By: JAMES KARIUKI
Outgoing British High Commissioner Chris Turner on Tuesday challenged insurance companies to innovate products that target the majority of Kenyans.
He said Kenyans have proved to be quick learners.
“I do not like this thinking that nothing works in Kenya. I have heard it before that in Kenya nothing works even traffic jams, graft, business but when you look at M-Pesa’s growth, even my relatives back home in Britain cannot understand a thing on money flowing through a mobile phone platform.
“Kenya has great innovators who could be tasked with coming up with an insurance product that meets the need of the mass market and it is time we stopped saying nothing is possible in Kenya.
“I have lived here and I know Kenyans are great people when it becomes to business,” he said.
The High Commissioner spoke when he participated in a panel discussion at Serena Hotel in Nairobi where Prudential Life Insurance launched its study dubbed, “Life Insurance markets in Sub-Saharan Africa – Capturing the benefits for economic development.”
The report, authored by Overseas Development Institute’s researcher, Dr Judith Tyson, found an urgent need at addressing the poor perception of life insurance which was associated with death, a taboo topic in most Kenyan communities.

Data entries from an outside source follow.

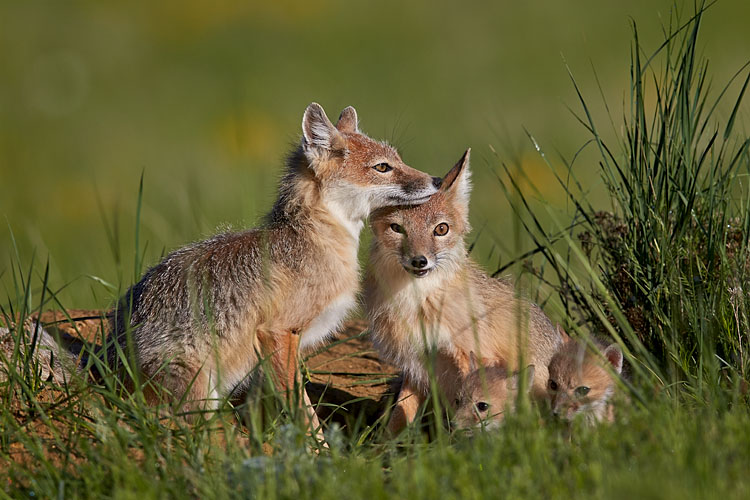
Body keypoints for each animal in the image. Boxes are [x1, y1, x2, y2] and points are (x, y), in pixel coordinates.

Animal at [106, 103, 440, 431]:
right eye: (383, 167)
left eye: (398, 159)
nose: (436, 180)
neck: (313, 238)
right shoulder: (277, 332)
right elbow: (304, 413)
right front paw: (318, 447)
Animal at [364, 149, 562, 433]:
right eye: (397, 228)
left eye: (441, 229)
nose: (420, 261)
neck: (417, 302)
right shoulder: (415, 365)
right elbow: (399, 416)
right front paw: (383, 445)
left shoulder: (469, 355)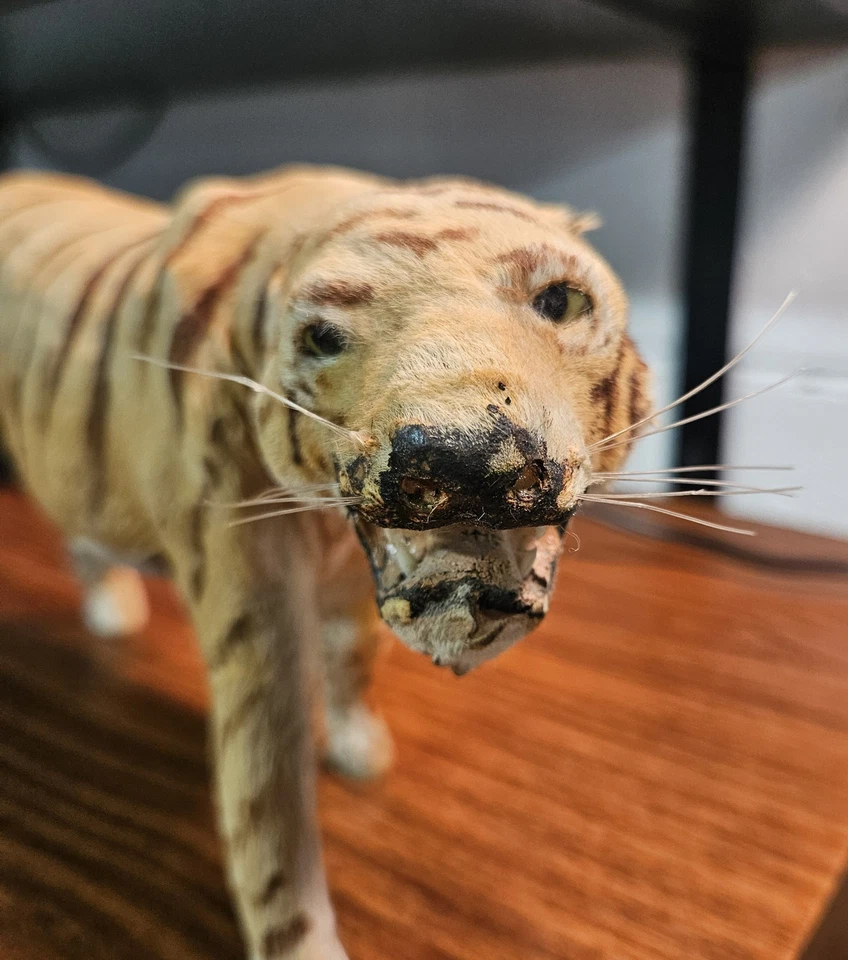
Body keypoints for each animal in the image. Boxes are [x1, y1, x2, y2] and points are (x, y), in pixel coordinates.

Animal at [0, 164, 649, 960]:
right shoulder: (252, 612)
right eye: (323, 337)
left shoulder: (351, 580)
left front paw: (358, 747)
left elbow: (354, 657)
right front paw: (302, 942)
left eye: (559, 300)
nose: (463, 463)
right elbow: (268, 813)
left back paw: (112, 610)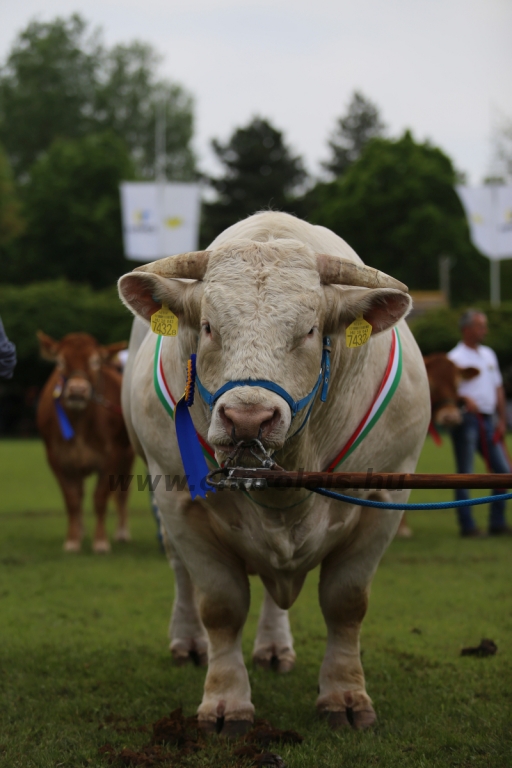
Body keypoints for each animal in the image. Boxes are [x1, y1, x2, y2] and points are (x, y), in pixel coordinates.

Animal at [37, 330, 135, 552]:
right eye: (60, 361)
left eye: (95, 361)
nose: (77, 390)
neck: (80, 424)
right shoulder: (56, 457)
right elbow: (72, 499)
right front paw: (72, 540)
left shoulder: (113, 455)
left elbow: (100, 497)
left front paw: (101, 542)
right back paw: (80, 530)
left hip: (128, 456)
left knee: (123, 493)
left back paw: (122, 532)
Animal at [118, 213, 430, 736]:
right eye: (207, 326)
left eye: (309, 330)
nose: (248, 419)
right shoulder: (180, 502)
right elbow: (220, 605)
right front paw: (226, 702)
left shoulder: (385, 499)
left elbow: (346, 601)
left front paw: (345, 696)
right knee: (182, 573)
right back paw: (189, 642)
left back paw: (273, 646)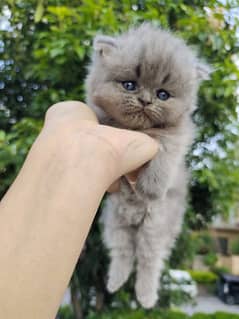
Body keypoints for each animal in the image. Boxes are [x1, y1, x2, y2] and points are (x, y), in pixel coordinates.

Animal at [85, 23, 210, 308]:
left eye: (163, 94)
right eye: (130, 85)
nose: (145, 101)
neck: (139, 130)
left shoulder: (175, 138)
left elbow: (164, 155)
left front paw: (151, 188)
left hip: (154, 227)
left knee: (148, 261)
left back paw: (145, 297)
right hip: (116, 223)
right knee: (123, 252)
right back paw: (115, 282)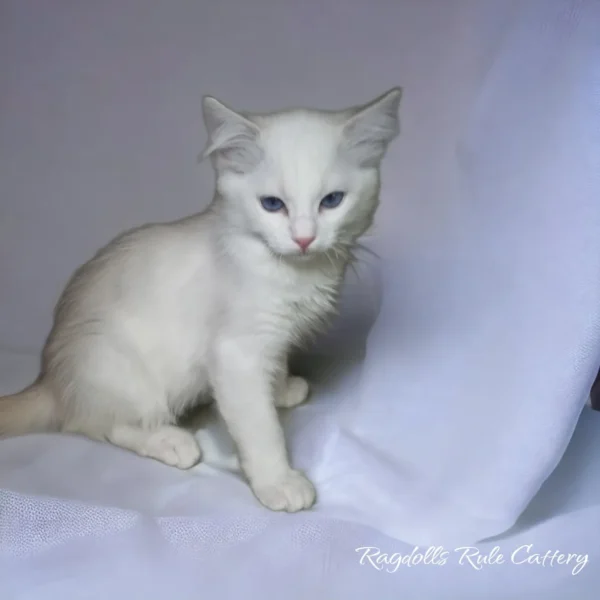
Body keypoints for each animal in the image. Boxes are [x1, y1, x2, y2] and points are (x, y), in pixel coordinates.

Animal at [1, 88, 404, 510]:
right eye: (272, 204)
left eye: (332, 201)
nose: (304, 239)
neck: (291, 272)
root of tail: (50, 379)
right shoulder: (236, 353)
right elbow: (261, 428)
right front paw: (278, 482)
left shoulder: (274, 339)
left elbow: (275, 370)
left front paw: (281, 391)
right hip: (117, 366)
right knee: (94, 423)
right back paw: (170, 441)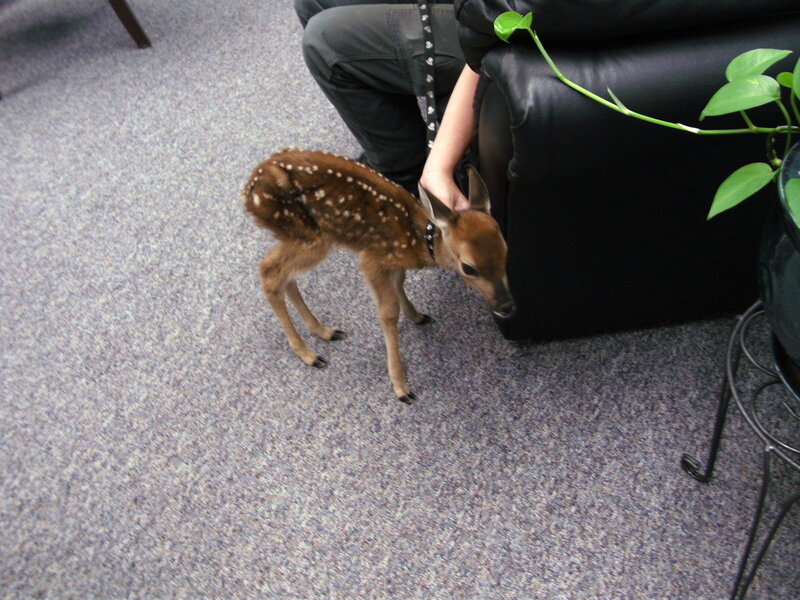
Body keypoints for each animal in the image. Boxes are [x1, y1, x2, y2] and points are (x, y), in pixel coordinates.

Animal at [242, 149, 515, 404]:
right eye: (469, 268)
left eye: (506, 252)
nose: (507, 306)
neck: (417, 240)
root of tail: (248, 193)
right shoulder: (372, 259)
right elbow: (388, 312)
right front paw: (401, 388)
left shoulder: (391, 261)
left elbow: (399, 282)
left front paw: (416, 315)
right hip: (309, 237)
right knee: (269, 272)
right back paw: (309, 355)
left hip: (302, 236)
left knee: (284, 275)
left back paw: (324, 331)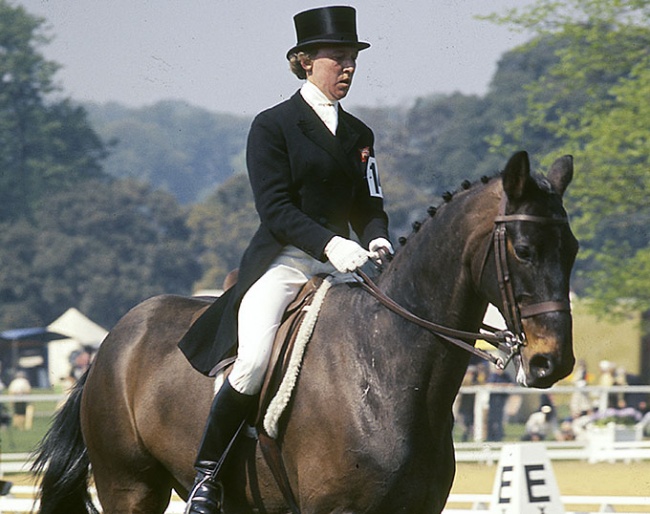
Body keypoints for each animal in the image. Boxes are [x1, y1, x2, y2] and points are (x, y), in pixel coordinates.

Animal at [31, 150, 576, 510]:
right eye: (524, 250)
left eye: (571, 249)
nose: (553, 362)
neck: (386, 368)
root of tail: (114, 340)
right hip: (129, 485)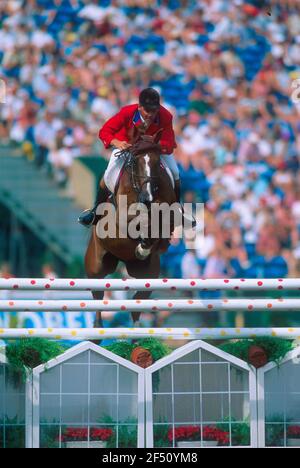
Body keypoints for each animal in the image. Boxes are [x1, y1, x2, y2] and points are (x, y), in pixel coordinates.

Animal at [84, 133, 177, 328]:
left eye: (158, 161)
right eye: (135, 161)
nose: (148, 197)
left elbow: (159, 224)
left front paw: (145, 247)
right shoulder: (122, 217)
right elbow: (138, 221)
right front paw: (142, 243)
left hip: (148, 273)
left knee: (138, 300)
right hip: (96, 267)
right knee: (98, 295)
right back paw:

She said the government needs to urgently ease regulation to foster uptake of life insurance policies, saying this could create cheap funds for infrastructural development unlike the foreign source funding that was costly and usually led to heavy taxation.
Acting World Bank country head, Dr Jane Kiringai, urged the insurance industry to adopt the technological changes to come up with products fit for the mass market.
“Insurance companies must come up with innovative products that are popular with the market. No customer wants to put their money on a product that takes long periods to give returns.
“Banks have annual interest payments, treasury bills start at three months to five years. What about insurance?” she posed.